12. Generate rules with the LLM (v0.6.0)

Instead of writing rules by hand, let Aegis introspect your table schema and generate a draft rules file:

aegis generate orders --db demo.db --output orders_rules.yaml

This generates structural rules based on what Aegis observes in the schema: not_null on non-nullable columns, between from observed min/max, unique on ID columns, null percentage thresholds.

Business validation rules with --kb

Pass a plain-text or markdown file describing your business logic and the LLM generates business validation rules alongside the structural ones:

aegis generate orders --db demo.db \
  --kb docs/orders_policy.md \
  --output orders_rules.yaml

Example KB file (docs/orders_policy.md):

- status must be one of: placed, confirmed, shipped, delivered, cancelled
- amount must be greater than 0; refunds are handled in a separate table
- customer_id must reference a valid customer (no test accounts: id > 1000)
- order_date must not be in the future
- discount_pct must be between 0 and 0.5 (max 50% discount)
- email must match standard email format

From this, Aegis generates rules like:

- logic:
    type: accepted_values
    values: [placed, confirmed, shipped, delivered, cancelled]
- logic:
    type: sql_expression
    expression: "amount > 0"
- logic:
    type: between
    min_value: 0
    max_value: 0.5
- logic:
    type: regex_match
    pattern: "^[^@]+@[^@]+\\.[^@]+$"

Generated rules are stamped status: draft and generated_by: <model>. Review them, promote to active, and commit to version control.

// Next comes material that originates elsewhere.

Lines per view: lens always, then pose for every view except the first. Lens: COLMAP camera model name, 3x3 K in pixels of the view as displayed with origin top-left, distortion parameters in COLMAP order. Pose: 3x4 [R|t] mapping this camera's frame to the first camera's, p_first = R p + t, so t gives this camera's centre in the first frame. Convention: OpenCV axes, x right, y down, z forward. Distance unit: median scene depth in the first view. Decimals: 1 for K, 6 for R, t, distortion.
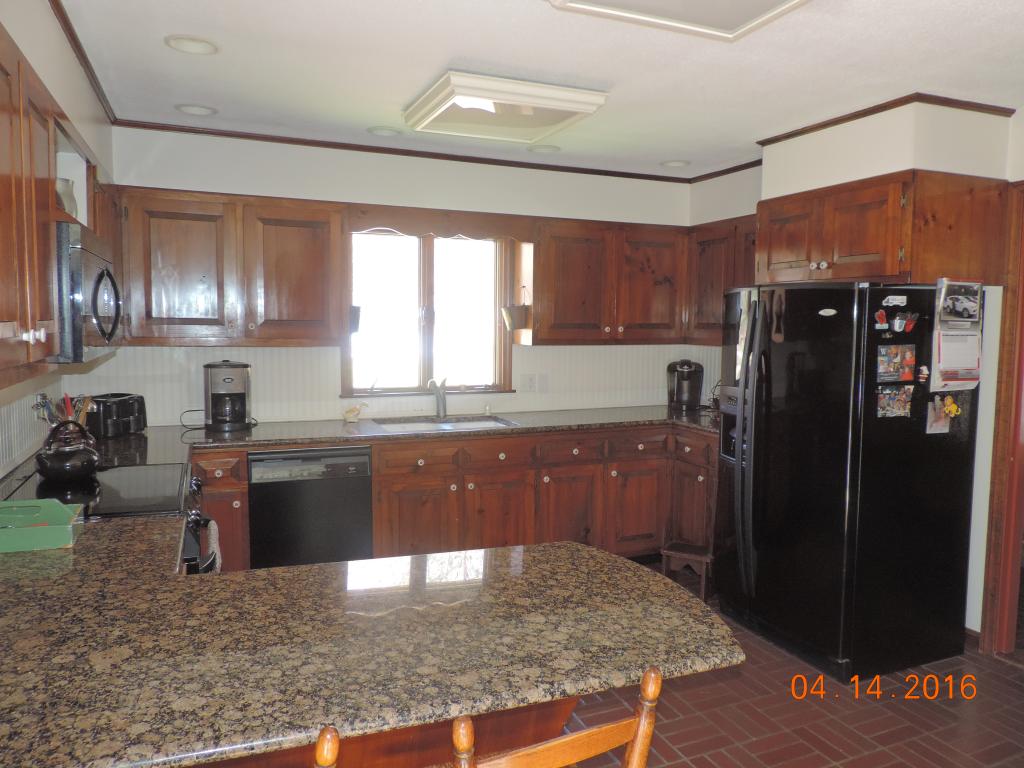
lens RADIAL K [[729.6, 0, 510.4], [0, 729.6, 387.4], [0, 0, 1]] dist [-0.014542, 0.003378]
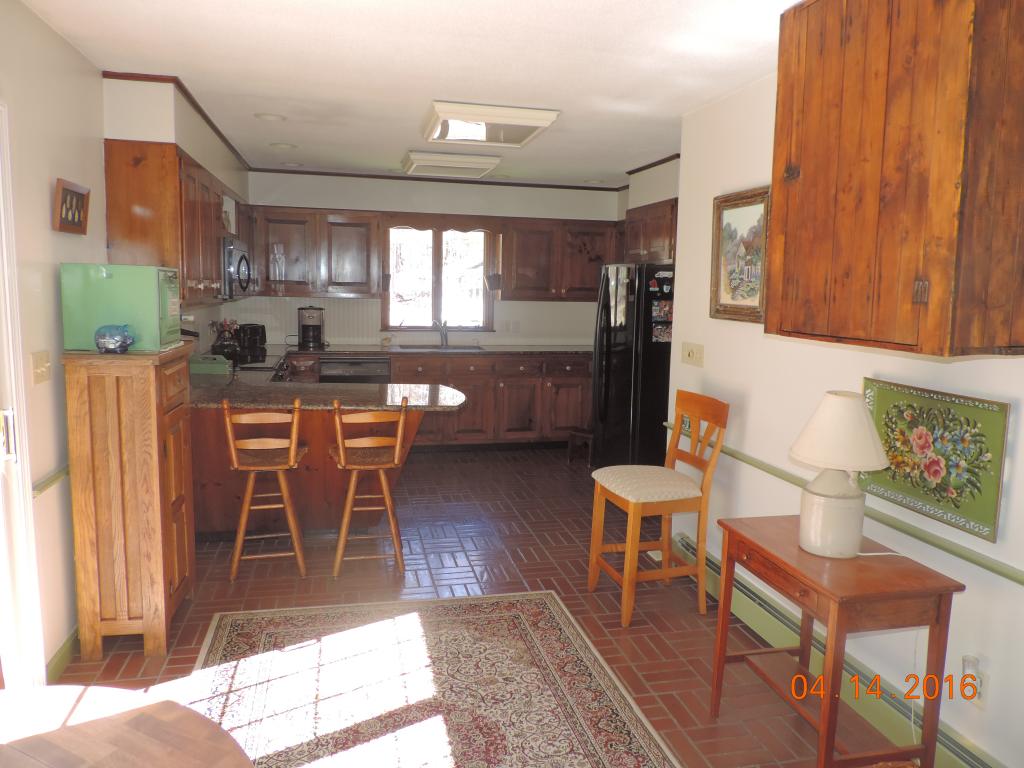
lens RADIAL K [[729.6, 0, 511.5], [0, 729.6, 387.9], [0, 0, 1]] dist [-0.014542, 0.003378]
pose [[0.986056, 0.035103, -0.162670, 0.328444], [-0.027548, 0.998445, 0.048471, 0.054786], [0.164118, -0.043314, 0.985489, -0.561344]]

13. Validate SQL expressions (v0.6.0)

Run the SQL verification pipeline against your rules without executing a full run:

# Stage 1 — syntax only (no DB needed)
aegis validate rules.yaml --check-sql

# Stages 1-3 — syntax + schema + dry-run
aegis validate rules.yaml --db demo.db

Any sql_expression or custom_sql rule with a broken expression is caught here before it reaches production.